The image on the Home Page is of Upper & Lower Aberdeen Reservoirs Courtesy: WSDept

This article was first posted on 22nd January 2016.


  1. Wikipedia – Aberdeen Reservoirs 


One comment

  • Jennifer Lang

    There is a recent post on Gwulo.com about the Aberdeen Paper Mills, also known as the Tai Shing Paper Manufacturing Company as well as a link to the 1 August 1892 China Mail article about the site (page 3). Evidently, the company was established by Messrs Bertrams, Limited from Edinburgh Scotland in 1890 who desired to construct a paper manufacturing company based on European principles with the latest and best machinery better than rivals in China and equal to many works in England and Scotland. The paper was made from the substances of rags and straw. The site chosen was in Aberdeen which is now the site of the Aberdeen Industrial School. Work on the site began in 1890, and the mill started production on 14 January 1892. The mill building was a substantial 3-story brick building with a granite foundation. There were two bungalows for housing the four European paper makers as well as quarters for the Chinese workers. The mill was illuminated with incandescent electric light and was in operation 24 hours a day except on Sunday with a production of 25-30 tons of paper per week Because water is required for the manufacture of paper, water from the numerous streams on the hillside were collected into a reservoir capable of storing 44,000,000 gallons of water.

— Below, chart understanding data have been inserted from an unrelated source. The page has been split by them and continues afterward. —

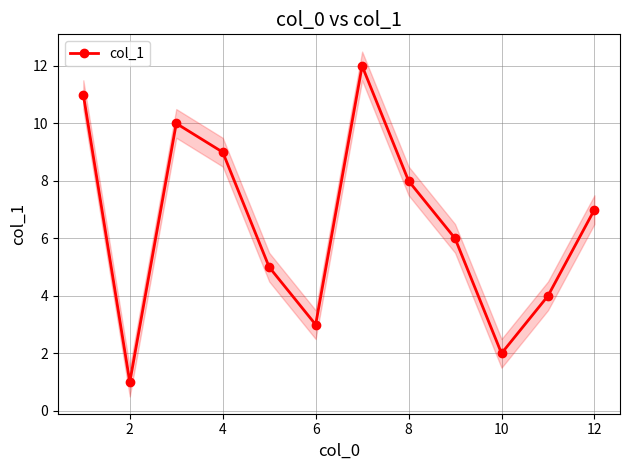

Reading left to right, extract all data points from this chart.

11	1	10	9	5	3	12	8	6	2	4	7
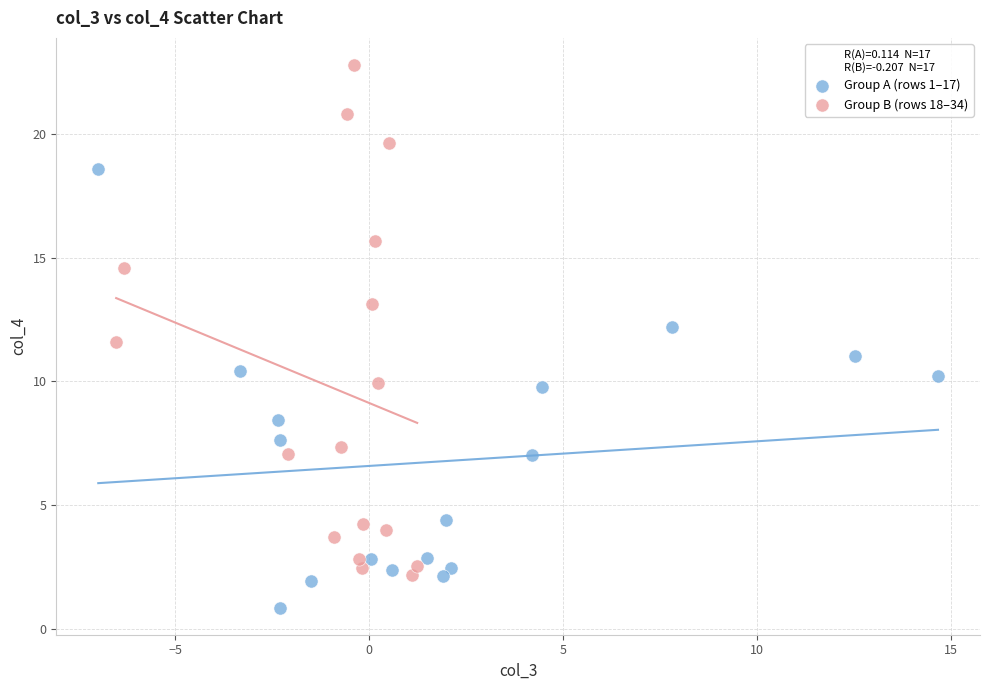

Which series has the widest spread of Y values?

Group B (rows 18–34)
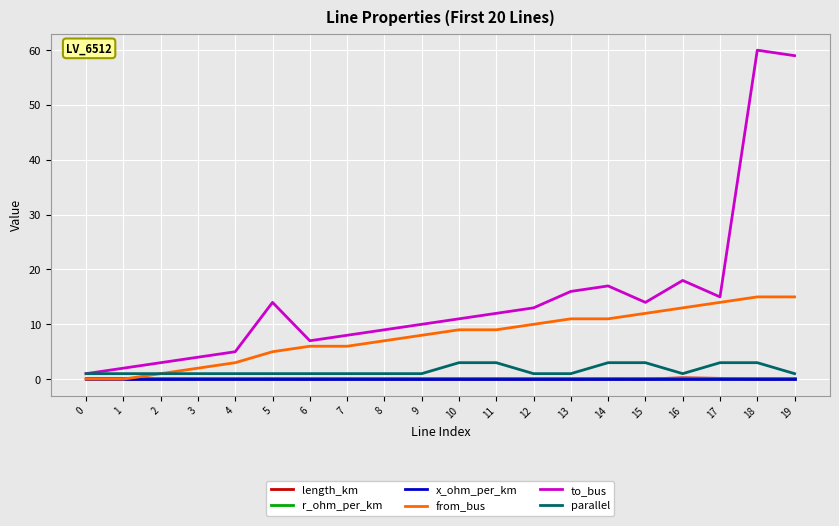

Which series has the widest spread of values?

to_bus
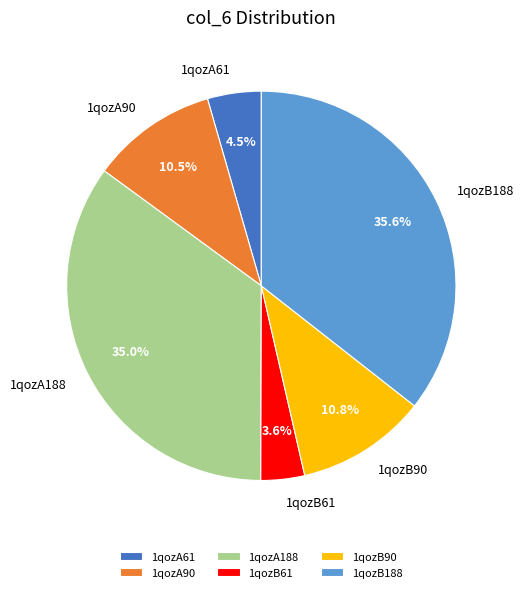

Which category has the smallest portion of the pie?

1qozB61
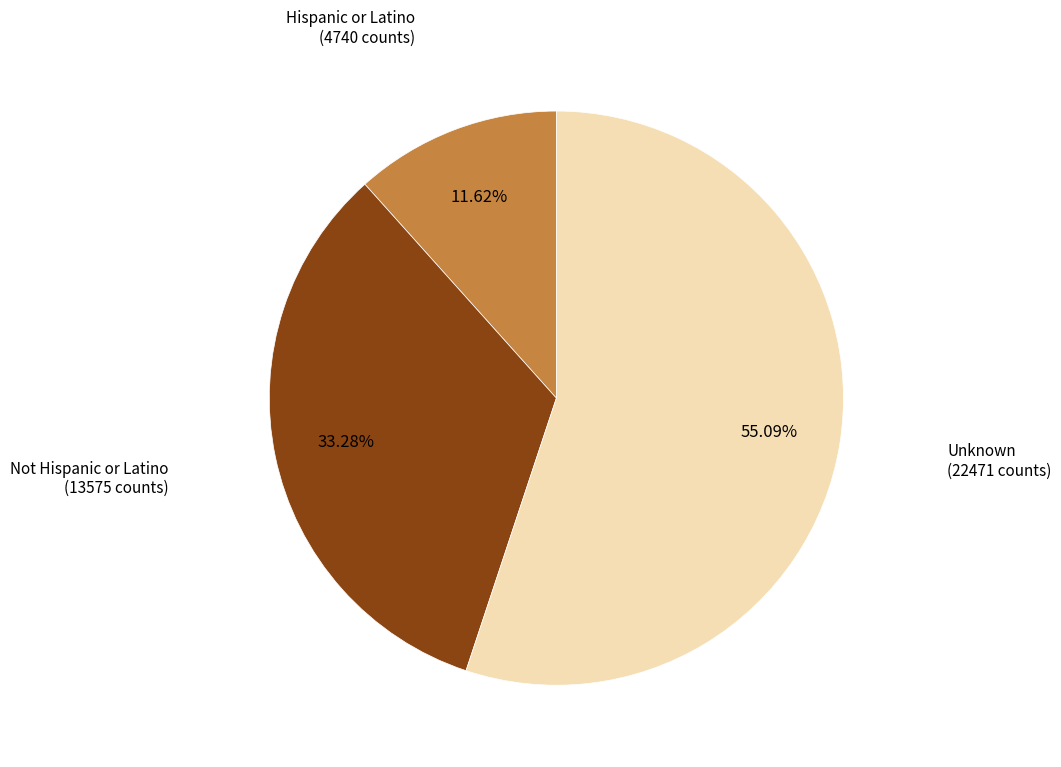

Is there any slice that represents more than half of the pie?

Yes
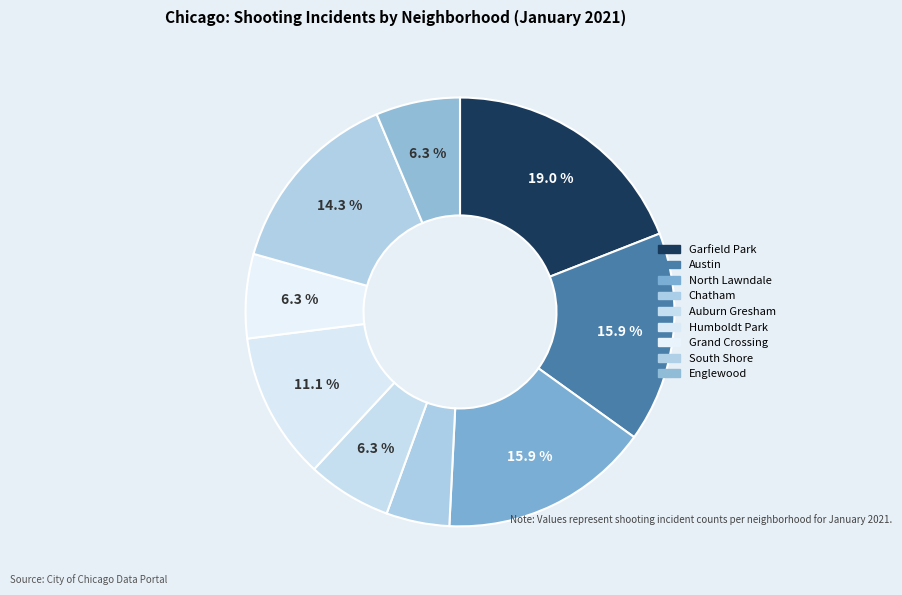

Does Humboldt Park represent more than half of the total?

No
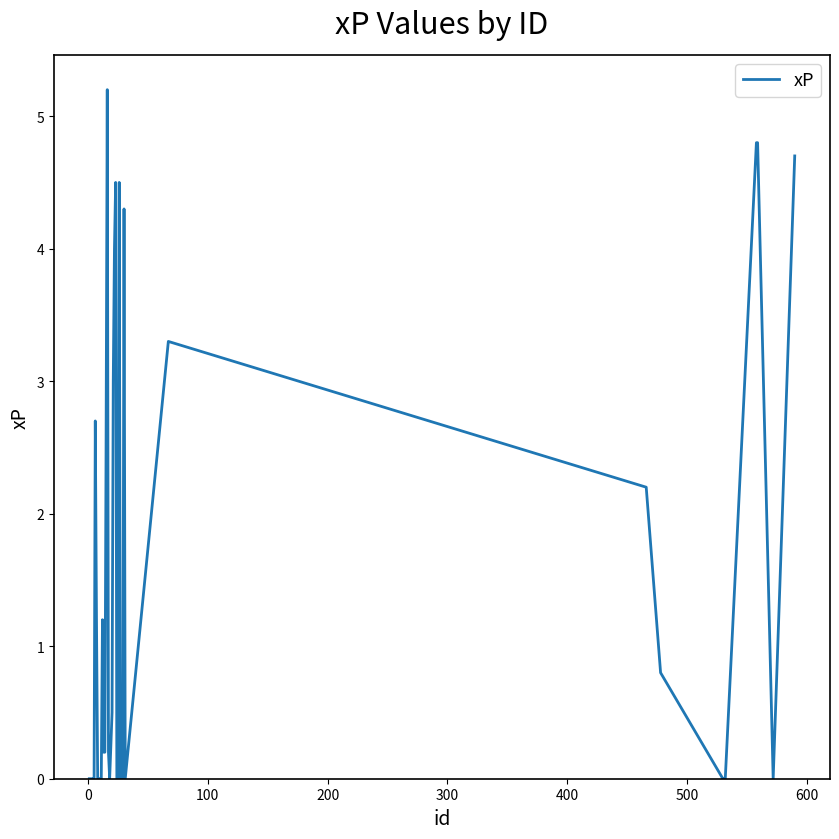

What is the maximum value shown in the chart?

5.2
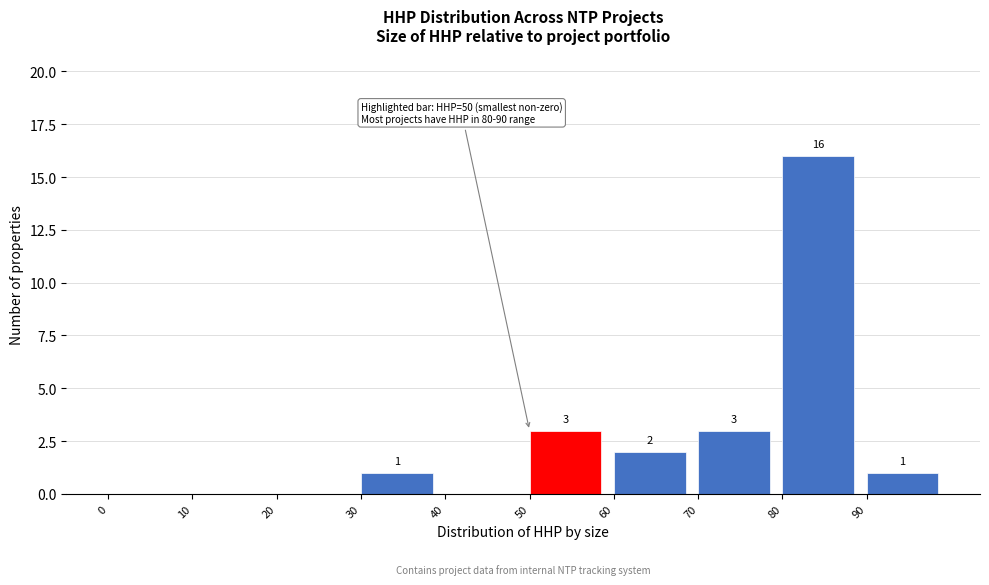

Which range on the x-axis has the tallest bar?

80 to 90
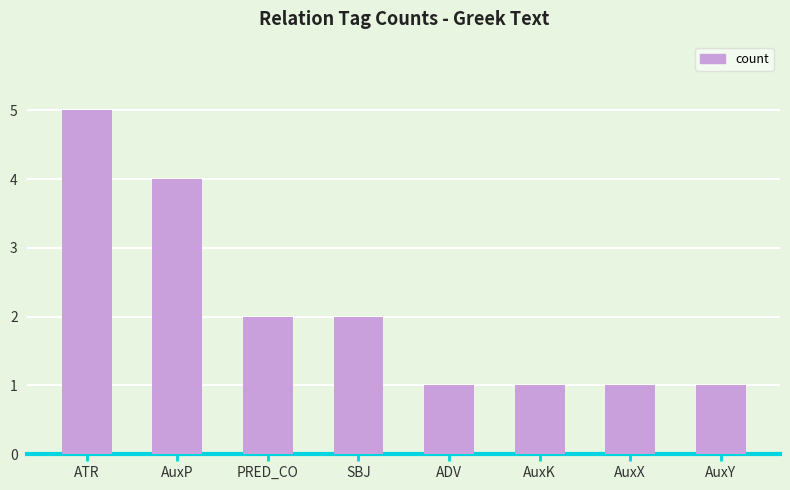

How many values are between 1 and 4?

7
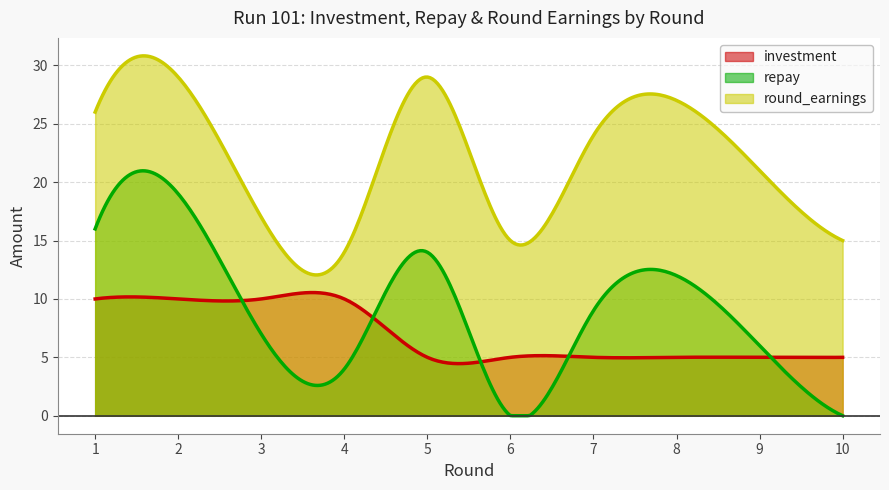

Which label corresponds to the largest value in the chart?

2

    In 1930 the Hong Kong government took possession of the site because of the reservoir, and the reservoir was modified, reconstructed and became with increased capacity a part of the Aberdeen Valley Water Scheme project providing fresh water to the western part of Hong Kong Island. See Pui-yin Ho, Water for a Barren Rock: 150 Years of Water Supply in Hong Kong (Hong Kong: Commercial Press, 2001): 29 and 32, and Hong Kong Hansard, Hong Kong Legislative Council, (5 September 1929), “The Colony’s Waterworks”, page 137.

    It is interesting to note the the reservoir for the Tai Shing Paper Manufacturing Company was only one of two examples in 19th century Hong Kong of companies securing private water rights and constructing private reservoirs; the other example is the Taikoo Sugar Refinery in Quarry Bay.